CTO-assignment was associated with reduced safety-risk: 17% in initial-perpetrations, 11% in initial-victimizations, and 22% for repeat-perpetrations. Each ten-community-treatment-days in interaction with CTO-assignment was associated with a 3.4% reduced-perpetration-risk. CTO-initiated-re-hospitalization was associated with a 13% reduced-initial-perpetration-risk, a 17% reduced-initial-victimization-risk, and a 22% reduced-repeat-victimization-risk.
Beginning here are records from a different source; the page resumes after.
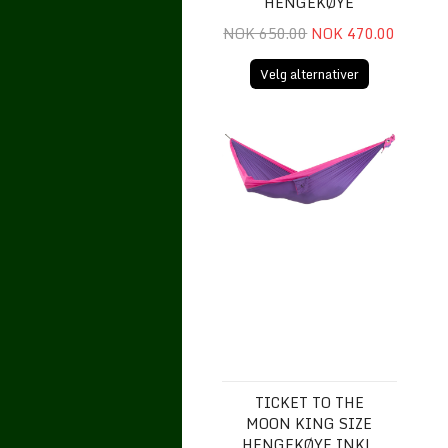
HENGEKØYE
NOK 650.00
NOK 470.00
Velg alternativer
Ticket To The Moon King Size Heng
TICKET TO THE
MOON KING SIZE
HENGEKØYE INKL.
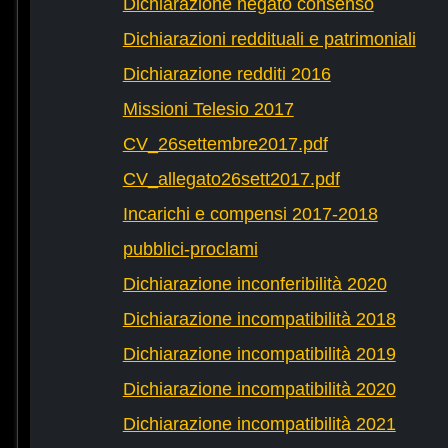
Dichiarazione negato consenso
Dichiarazioni reddituali e patrimoniali
Dichiarazione redditi 2016
Missioni Telesio 2017
CV_26settembre2017.pdf
CV_allegato26sett2017.pdf
Incarichi e compensi 2017-2018
pubblici-proclami
Dichiarazione inconferibilità 2020
Dichiarazione incompatibilità 2018
Dichiarazione incompatibilità 2019
Dichiarazione incompatibilità 2020
Dichiarazione incompatibilità 2021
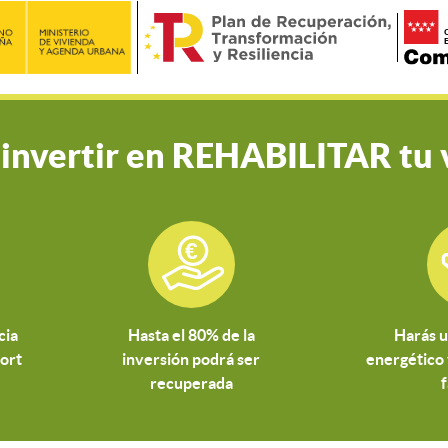
 invertir en REHABILITAR tu 
cia
Hasta el 80% de la
Harás u
fort
inversión podrá ser
energético 
recuperada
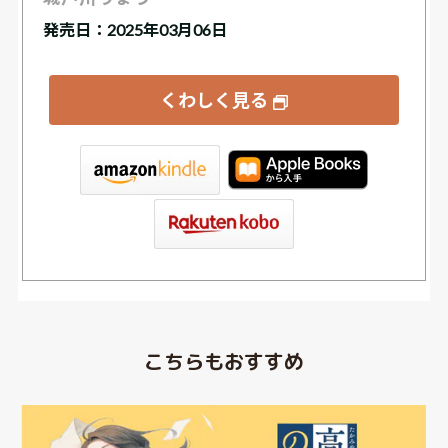
発売日：2025年03月06日
くわしく見る
tore
こちらもおすすめ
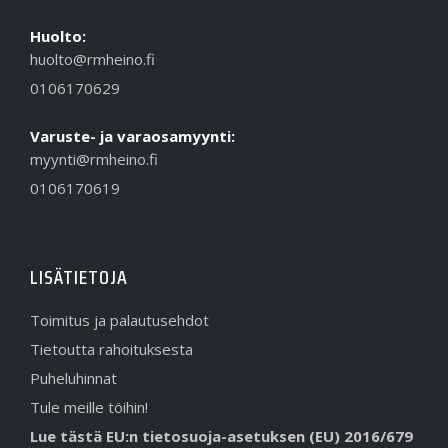
Huolto:
huolto@rmheino.fi
0106170629
Varuste- ja varaosamyynti:
myynti@rmheino.fi
0106170619
LISÄTIETOJA
Toimitus ja palautusehdot
Tietoutta rahoituksesta
Puheluhinnat
Tule meille töihin!
Lue tästä EU:n tietosuoja-asetuksen (EU) 2016/679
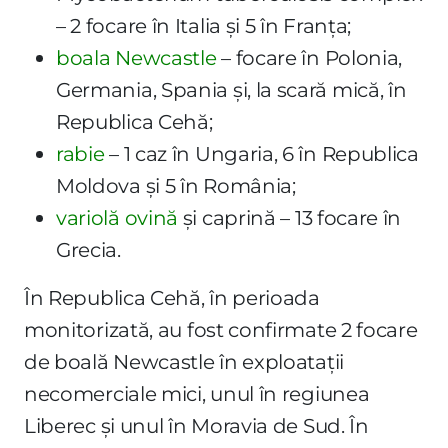
– 2 focare în Italia și 5 în Franța;
boala Newcastle
– focare în Polonia,
Germania, Spania și, la scară mică, în
Republica Cehă;
rabie
– 1 caz în Ungaria, 6 în Republica
Moldova și 5 în România;
variolă ovină
și caprină – 13 focare în
Grecia.
În Republica Cehă, în perioada
monitorizată, au fost confirmate 2 focare
de boală Newcastle în exploatații
necomerciale mici, unul în regiunea
Liberec și unul în Moravia de Sud. În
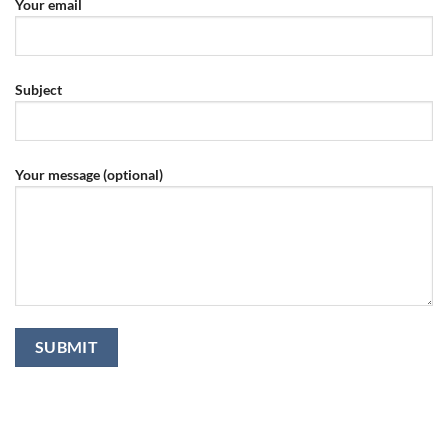
Your email
Subject
Your message (optional)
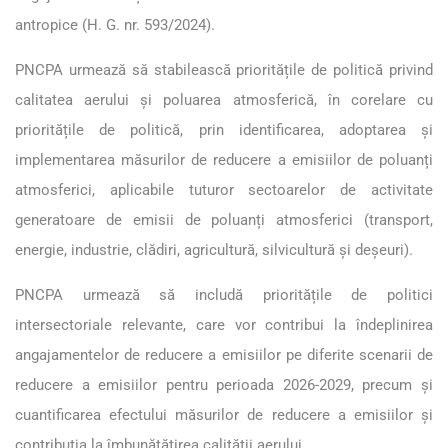
antropice (H. G. nr. 593/2024).
PNCPA urmează să stabilească prioritățile de politică privind
calitatea aerului și poluarea atmosferică, în corelare cu
prioritățile de politică, prin identificarea, adoptarea și
implementarea măsurilor de reducere a emisiilor de poluanți
atmosferici, aplicabile tuturor sectoarelor de activitate
generatoare de emisii de poluanți atmosferici (transport,
energie, industrie, clădiri, agricultură, silvicultură și deșeuri).
PNCPA urmează să includă prioritățile de politici
intersectoriale relevante, care vor contribui la îndeplinirea
angajamentelor de reducere a emisiilor pe diferite scenarii de
reducere a emisiilor pentru perioada 2026-2029, precum și
cuantificarea efectului măsurilor de reducere a emisiilor și
contribuția la îmbunătățirea calității aerului.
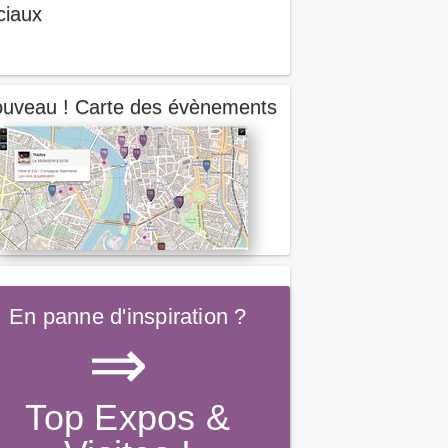
ciaux
uveau ! Carte des évènements
En panne d'inspiration ?
⇒
Top Expos &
All risk-estimates appear to be the unique contributions of the CTO, CTO-initiated-re-hospitalization, or the provision of ten-community-treatment-days-i.e. after accounting for the influence of prior crimes and victimizations, ethnic-bias, neighborhood disadvantage and other between-group differences in the analysis.

Conclusions

CTO assignment's association with reduced criminal-victimization and perpetration-risk, in conjunction with requiring participation in needed-treatment via re-hospitalization and community-service, adds support to the conclusion that OCC is to some extent fulfilling its legal objectives related to protecting safety of self (exclusive of deliberate-self-harm), and others.